U.S. District Judge Mark Pittman in Fort Worth, Texas, rejected arguments by employees that the airline was improperly putting them in an “impossible position” by forcing them to choose a vaccine or unpaid leave.
Pittman was critical of United Airlines’ approach toward employees seeking religious exemptions, but said in the end, human resources policy was up the company and no employee was forced to accept a vaccine.
An attorney for the employees did not respond to a request for comment.
The ruling comes as U.S. employers are gearing up to comply with rules issued by the Biden Administration that require companies with at least 100 employees to get their workers vaccinated against COVID-19 or submit to regular testing.
Employer mandates, which include exemptions for religious and medical reasons, have generally been upheld by courts. United Airlines was the first major air carrier to impose a vaccine requirement and others have since followed.
United provided around 2,000 exemptions. But employees in roles including pilots, flight attendants and customer service agents had to take unpaid leave until the pandemic ended.
United said in a statement it was pleased with the ruling and would try to find “non-customer facing” roles for exempted employees. If they refuse they will be placed on leave, United said.
The plaintiffs alleged United violated its legal obligations by not accommodating exempted employees as most companies have by allowing them to continue in their role while submitting to regular testing and wearing a mask.

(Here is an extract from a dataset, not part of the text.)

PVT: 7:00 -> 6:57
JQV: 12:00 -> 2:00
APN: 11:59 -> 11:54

They also said they would lose seniority and other benefits if placed on leave.
The company said allowing unvaccinated employees in the workplace would undermine safety of its flights, although Pittman noted the company acknowledged there was almost no chance of COVID-19 outbreaks on its planes.

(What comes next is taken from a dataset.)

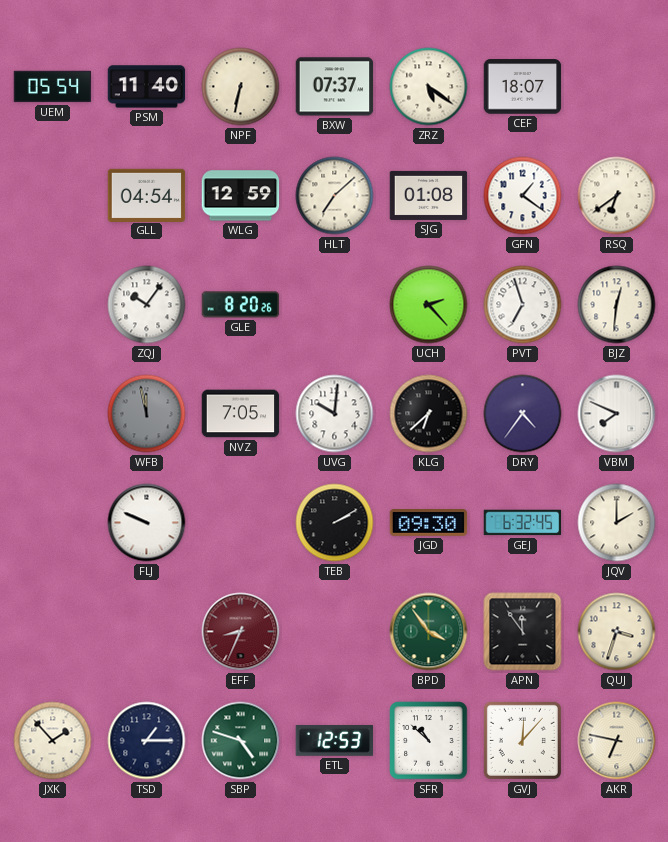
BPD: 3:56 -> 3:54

Pittman said he was “disturbed” by United’s seemingly thoughtless approach to its employees’ concerns about taking the vaccine.
“United’s mandate thus reflects an apathy, if not antipathy, for many of its employees’ concerns and a dearth of toleration for those expressing diversity of thought.”
Legal claims relating to exemption accommodations are usually addressed through an administrative process with the Equal Employment Opportunity Commission before a lawsuit is filed.